Since the Children Act of 1989 gave new protection to children who have genuinely suffered from abuse, the number of allegations made against teachers has more than doubled.

Teachers' organisations say the Act itself is not to blame, but that it has led to knee-jerk reactions from school governors and social services departments.

They add that since corporal punishment was outlawed, almost any physical contact can be construed as assault.

Some staff have been taken from their homes in handcuffs in early morning police raids, and some who have been cleared have been too traumatised to return to work.

The accused can wait up to nine months before police, social services and the local education authority meet to discuss the case. The strain has caused nervous breakdowns and the break-up of marriages, even in cases where the claims have been shown to be false.

One teachers' union, the National Association of Schoolmasters Union of Women Teachers, dealt with 158 cases of alleged sexual or physical abuse in 1993, compared with 134 in 1992 and 71 in 1991.

In 139 cases which had been completed by January this year, only nine teachers were convicted of an offence.

On Thursday, the NAHT conference will hear calls for the rapid implementation of the new code of practice being drawn up by the Council of Local Education Authorities and teachers' associations to ensure sensitive treatment for children and teachers.

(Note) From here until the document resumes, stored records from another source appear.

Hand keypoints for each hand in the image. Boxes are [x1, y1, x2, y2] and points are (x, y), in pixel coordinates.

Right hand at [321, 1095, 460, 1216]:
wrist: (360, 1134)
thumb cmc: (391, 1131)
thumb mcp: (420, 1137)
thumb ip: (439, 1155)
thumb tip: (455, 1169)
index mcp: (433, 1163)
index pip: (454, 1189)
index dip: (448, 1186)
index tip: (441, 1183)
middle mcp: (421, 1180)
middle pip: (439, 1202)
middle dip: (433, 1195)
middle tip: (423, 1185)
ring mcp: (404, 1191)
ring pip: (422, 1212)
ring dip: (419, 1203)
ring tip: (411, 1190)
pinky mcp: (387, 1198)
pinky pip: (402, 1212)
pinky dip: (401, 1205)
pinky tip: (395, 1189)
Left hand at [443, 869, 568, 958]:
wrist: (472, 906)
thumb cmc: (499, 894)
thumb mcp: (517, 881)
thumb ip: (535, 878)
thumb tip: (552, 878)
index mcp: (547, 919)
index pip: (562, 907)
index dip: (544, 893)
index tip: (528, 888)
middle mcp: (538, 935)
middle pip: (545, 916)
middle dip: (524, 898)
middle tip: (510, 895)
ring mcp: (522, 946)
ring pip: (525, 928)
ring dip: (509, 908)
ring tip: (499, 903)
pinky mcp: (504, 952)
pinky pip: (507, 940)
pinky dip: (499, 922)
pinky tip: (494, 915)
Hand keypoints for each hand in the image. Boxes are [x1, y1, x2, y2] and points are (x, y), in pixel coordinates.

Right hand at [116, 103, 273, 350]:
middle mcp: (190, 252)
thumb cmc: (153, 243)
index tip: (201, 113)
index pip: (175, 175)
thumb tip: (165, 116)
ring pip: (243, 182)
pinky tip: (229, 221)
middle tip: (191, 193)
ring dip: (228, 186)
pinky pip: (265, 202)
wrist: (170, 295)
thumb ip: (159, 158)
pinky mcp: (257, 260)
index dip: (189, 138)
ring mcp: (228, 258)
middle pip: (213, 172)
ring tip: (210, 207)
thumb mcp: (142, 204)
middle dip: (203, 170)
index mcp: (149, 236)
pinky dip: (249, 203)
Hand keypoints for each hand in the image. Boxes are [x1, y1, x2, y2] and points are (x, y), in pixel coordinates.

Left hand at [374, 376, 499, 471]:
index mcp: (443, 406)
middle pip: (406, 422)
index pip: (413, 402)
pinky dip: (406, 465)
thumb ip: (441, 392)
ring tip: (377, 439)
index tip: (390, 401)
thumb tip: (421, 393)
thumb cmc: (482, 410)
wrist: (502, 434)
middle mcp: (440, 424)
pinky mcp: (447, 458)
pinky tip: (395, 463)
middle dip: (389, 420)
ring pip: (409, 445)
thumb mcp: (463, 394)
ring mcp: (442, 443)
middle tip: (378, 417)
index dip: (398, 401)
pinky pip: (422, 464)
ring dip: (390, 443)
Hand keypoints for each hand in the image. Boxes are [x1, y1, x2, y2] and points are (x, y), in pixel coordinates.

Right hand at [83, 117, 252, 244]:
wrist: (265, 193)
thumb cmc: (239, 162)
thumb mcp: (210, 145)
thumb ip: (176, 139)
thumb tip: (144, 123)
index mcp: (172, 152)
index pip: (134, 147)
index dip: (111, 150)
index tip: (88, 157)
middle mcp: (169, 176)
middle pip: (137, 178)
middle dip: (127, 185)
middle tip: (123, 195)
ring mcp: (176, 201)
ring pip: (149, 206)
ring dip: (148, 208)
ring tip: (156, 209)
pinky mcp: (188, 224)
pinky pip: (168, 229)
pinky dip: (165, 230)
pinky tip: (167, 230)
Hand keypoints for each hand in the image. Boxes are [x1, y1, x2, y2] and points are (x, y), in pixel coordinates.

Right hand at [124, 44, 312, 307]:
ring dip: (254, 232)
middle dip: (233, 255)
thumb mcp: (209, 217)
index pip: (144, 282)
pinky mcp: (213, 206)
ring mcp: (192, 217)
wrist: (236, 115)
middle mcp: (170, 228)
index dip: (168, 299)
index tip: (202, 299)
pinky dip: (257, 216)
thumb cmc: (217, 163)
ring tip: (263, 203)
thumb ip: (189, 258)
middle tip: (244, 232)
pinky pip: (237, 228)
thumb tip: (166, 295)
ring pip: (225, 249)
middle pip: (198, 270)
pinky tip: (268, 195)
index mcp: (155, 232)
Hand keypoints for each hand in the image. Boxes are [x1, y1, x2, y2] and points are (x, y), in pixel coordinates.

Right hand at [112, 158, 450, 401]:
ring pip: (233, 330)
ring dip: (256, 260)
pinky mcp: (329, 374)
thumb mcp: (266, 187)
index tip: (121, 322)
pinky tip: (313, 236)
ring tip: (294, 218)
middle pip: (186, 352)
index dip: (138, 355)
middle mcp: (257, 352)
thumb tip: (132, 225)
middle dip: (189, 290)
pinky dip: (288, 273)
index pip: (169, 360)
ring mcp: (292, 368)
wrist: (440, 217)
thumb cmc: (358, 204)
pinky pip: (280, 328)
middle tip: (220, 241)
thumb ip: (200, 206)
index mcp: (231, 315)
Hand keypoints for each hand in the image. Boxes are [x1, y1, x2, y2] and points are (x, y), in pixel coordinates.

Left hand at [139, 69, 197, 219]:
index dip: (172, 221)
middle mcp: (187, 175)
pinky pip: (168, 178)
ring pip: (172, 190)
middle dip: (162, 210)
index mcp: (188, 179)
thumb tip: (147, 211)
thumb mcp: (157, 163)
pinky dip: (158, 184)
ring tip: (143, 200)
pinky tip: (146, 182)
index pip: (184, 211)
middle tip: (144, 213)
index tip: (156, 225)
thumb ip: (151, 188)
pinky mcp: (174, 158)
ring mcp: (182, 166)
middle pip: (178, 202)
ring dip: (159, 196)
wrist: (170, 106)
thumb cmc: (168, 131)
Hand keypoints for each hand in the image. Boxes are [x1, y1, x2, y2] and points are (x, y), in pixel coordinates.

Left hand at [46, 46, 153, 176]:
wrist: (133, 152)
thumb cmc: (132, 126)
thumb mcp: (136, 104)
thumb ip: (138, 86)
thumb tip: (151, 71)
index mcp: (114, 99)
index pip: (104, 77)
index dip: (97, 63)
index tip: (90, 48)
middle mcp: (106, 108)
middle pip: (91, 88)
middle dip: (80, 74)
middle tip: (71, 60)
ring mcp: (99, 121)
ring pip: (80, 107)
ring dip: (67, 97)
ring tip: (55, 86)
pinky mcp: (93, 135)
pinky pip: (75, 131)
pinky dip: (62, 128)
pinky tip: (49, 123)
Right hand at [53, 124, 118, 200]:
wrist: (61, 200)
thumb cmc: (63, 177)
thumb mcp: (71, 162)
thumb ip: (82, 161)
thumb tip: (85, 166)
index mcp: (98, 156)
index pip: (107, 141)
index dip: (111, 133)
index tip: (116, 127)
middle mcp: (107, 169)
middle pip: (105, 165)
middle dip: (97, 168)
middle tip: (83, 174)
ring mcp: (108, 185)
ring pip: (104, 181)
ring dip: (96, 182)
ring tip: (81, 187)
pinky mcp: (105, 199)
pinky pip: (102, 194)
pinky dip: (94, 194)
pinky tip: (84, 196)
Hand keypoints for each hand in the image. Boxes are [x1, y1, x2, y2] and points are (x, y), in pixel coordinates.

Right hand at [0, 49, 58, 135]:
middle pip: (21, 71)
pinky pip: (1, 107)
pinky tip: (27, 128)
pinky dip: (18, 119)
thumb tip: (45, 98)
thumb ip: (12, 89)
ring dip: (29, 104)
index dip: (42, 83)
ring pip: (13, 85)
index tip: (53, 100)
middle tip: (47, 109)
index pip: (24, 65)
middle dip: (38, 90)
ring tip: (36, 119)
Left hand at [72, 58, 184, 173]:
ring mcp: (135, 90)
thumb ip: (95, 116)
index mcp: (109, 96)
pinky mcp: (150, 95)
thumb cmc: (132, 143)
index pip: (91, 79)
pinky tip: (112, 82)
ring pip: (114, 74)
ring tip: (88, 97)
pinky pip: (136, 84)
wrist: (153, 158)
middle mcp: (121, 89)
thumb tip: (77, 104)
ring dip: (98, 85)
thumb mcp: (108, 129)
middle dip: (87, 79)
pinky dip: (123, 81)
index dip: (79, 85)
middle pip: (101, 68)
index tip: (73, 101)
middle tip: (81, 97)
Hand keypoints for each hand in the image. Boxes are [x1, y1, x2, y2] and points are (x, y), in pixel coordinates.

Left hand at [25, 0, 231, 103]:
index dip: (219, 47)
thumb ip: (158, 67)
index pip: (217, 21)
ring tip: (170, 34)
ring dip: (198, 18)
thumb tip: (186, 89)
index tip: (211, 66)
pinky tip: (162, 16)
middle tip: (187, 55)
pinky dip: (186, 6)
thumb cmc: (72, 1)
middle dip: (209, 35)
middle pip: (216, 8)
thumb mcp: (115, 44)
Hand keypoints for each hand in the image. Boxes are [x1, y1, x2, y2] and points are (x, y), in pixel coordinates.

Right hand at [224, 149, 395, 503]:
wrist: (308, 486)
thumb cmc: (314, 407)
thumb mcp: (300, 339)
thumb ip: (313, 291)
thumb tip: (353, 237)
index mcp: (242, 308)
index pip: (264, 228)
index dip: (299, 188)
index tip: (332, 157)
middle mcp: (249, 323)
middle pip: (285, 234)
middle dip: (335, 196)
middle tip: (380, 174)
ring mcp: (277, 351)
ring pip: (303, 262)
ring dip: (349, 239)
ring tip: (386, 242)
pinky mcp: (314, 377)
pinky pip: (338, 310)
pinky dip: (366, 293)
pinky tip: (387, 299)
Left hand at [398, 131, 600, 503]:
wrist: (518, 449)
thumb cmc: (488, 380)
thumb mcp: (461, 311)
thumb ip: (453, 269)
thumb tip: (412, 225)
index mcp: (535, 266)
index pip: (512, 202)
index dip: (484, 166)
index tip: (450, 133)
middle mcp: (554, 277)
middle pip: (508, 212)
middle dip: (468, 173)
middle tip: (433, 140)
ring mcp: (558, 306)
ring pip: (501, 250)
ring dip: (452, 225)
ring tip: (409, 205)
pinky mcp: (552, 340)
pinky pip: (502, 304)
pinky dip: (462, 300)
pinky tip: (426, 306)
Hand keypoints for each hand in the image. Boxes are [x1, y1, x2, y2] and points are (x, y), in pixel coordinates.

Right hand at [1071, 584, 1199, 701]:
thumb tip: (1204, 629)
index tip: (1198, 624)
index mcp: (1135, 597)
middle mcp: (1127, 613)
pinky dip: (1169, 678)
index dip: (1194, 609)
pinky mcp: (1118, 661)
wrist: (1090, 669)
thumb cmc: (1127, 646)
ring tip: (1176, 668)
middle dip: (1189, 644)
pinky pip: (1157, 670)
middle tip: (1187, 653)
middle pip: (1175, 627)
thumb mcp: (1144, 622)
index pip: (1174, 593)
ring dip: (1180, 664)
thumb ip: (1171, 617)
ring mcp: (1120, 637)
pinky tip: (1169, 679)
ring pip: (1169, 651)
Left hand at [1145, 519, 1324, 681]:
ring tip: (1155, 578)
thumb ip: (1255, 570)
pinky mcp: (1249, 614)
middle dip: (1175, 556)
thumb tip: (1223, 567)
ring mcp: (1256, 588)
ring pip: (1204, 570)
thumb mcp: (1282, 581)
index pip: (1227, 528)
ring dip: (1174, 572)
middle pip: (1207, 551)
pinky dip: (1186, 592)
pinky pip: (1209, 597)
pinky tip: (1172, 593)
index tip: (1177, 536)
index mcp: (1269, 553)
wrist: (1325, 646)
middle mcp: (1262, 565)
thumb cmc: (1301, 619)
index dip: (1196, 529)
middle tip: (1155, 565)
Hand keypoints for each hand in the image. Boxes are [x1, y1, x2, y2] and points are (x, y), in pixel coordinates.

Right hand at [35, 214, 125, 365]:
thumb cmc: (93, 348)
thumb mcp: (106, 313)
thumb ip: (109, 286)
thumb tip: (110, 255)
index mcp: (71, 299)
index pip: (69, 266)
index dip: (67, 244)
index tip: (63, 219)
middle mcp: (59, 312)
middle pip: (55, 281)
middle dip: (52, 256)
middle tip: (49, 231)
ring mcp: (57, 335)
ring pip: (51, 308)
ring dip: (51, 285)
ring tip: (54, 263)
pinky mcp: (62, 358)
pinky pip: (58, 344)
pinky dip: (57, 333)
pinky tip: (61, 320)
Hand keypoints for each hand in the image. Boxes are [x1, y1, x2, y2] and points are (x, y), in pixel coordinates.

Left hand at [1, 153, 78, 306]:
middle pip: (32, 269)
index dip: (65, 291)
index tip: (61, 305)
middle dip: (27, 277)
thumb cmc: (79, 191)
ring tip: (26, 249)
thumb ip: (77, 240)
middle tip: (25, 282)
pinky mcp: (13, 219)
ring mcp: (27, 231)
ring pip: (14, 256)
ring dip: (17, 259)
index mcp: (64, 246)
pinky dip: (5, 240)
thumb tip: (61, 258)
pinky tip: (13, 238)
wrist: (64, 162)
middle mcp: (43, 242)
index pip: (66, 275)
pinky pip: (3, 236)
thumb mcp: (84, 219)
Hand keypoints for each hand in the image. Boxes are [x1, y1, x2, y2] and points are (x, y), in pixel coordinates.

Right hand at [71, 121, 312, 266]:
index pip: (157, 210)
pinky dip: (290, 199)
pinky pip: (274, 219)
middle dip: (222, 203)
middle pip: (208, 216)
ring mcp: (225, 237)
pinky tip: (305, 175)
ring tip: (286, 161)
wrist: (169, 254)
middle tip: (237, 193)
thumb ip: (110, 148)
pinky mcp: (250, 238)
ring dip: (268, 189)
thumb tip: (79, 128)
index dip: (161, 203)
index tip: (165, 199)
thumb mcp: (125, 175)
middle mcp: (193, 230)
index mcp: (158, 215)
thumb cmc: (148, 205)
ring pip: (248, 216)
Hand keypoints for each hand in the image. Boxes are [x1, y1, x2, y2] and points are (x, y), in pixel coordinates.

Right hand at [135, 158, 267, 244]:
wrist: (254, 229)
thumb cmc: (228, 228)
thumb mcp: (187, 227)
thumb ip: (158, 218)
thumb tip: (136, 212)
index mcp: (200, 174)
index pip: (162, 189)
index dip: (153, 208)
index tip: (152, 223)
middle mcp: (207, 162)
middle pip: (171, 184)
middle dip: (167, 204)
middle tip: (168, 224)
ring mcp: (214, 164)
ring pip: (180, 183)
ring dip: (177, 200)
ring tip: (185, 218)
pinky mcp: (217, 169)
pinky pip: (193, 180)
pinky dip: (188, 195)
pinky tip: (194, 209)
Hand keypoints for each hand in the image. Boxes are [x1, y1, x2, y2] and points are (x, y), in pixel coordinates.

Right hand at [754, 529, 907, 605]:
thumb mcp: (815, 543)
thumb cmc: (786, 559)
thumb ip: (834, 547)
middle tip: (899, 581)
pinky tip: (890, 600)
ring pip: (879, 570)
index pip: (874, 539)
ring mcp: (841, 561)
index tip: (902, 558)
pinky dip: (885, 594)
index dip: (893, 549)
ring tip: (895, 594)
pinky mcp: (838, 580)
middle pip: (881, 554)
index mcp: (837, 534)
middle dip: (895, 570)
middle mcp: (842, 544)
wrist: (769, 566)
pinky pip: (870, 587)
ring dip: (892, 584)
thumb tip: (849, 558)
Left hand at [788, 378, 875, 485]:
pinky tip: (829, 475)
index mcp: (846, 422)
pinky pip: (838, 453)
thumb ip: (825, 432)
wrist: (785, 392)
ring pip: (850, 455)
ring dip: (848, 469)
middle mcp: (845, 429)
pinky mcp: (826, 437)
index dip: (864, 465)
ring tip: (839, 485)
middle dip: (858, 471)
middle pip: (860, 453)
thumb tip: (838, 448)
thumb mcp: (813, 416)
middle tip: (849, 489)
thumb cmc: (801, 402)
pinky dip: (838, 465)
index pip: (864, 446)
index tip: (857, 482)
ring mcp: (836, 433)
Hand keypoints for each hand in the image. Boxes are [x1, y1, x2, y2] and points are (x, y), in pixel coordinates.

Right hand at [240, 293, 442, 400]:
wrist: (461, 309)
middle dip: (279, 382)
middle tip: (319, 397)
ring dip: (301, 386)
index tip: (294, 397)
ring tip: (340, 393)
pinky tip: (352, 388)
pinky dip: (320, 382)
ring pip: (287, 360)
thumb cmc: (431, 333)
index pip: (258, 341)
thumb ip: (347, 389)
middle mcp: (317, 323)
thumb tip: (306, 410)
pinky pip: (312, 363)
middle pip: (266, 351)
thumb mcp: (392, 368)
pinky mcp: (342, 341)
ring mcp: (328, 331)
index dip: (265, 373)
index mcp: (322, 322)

All local authorities should review their methods of dealing with such cases, members will argue.

John McKee, Kent county secretary of the association and head of St Mary of Charity Church of England Junior School in Faversham, will second a motion calling for change. Children were becoming street-wise about abuse, and would often make malicious allegations, he said.

'Particularly with older boys and girls it can be malicious, but with younger ones it can be simply a remark taken out of context, for example if a child goes home and says the teacher has been giving him sweets.

'Even if it turns out to be a big mistake, the mud sticks. We would not want to protect anyone who was guilty, but we do have to protect our members in these cases,' he said.

Head teachers and staff were often suspended before any investigation had been made, he said. The new code should lay down ground-rules for preliminary checks to ensure that there was a case to answer. It should also ensure that staff no longer had to wait months before being told their fate.

John McNicholas, president of the NAHT, said that some of the allegations had been extremely flimsy. 'In one case a child made an allegation, the teacher was suspended and then they discovered that on the day the sexual assault was supposed to have taken place the teacher wasn't even in the school,' he added.

UNIONS BLAME PUBLICITY FOR INCREASE IN ALLEGATIONS

Teachers' unions believe that an increased awareness of child abuse, because of publicity given to organisations like Childline, has led to a growing number of allegations by children.

While many such claims are genuine, a small number are made either because the child has made a mistake or because he or she wants to cause trouble for a teacher or another adult.

A teacher in Leeds was taken from his home in handcuffs after three girls claimed he had indecently assaulted them in front of a class. The charges were later dropped but he had already been dismissed by the school governors. The 24 other children in the class supported the man's claim against dismissal, yet his appeal was still dismissed and an industrial tribunal ruled it could not intervene. He was left with little chance of ever finding another teaching job.

In Kent, a teacher was suspended after two 12-year-old girls claimed he had looked down their blouses and touched them. The claims were dismissed by the police, but the man remained on suspension for nine months and his marriage broke up as a result. When he returned to school he could not cope and was forced to take early retirement.

A head was suspended after putting his hand on an 11-year-old boy's shoulder to move him from a walkway which he was deliberately blocking. The child's mother complained that he had put his hand on the boy's throat and pushed him into a cupboard. Police, social services and the school governing body all found he had no case to answer, but it was three months before he was reinstated.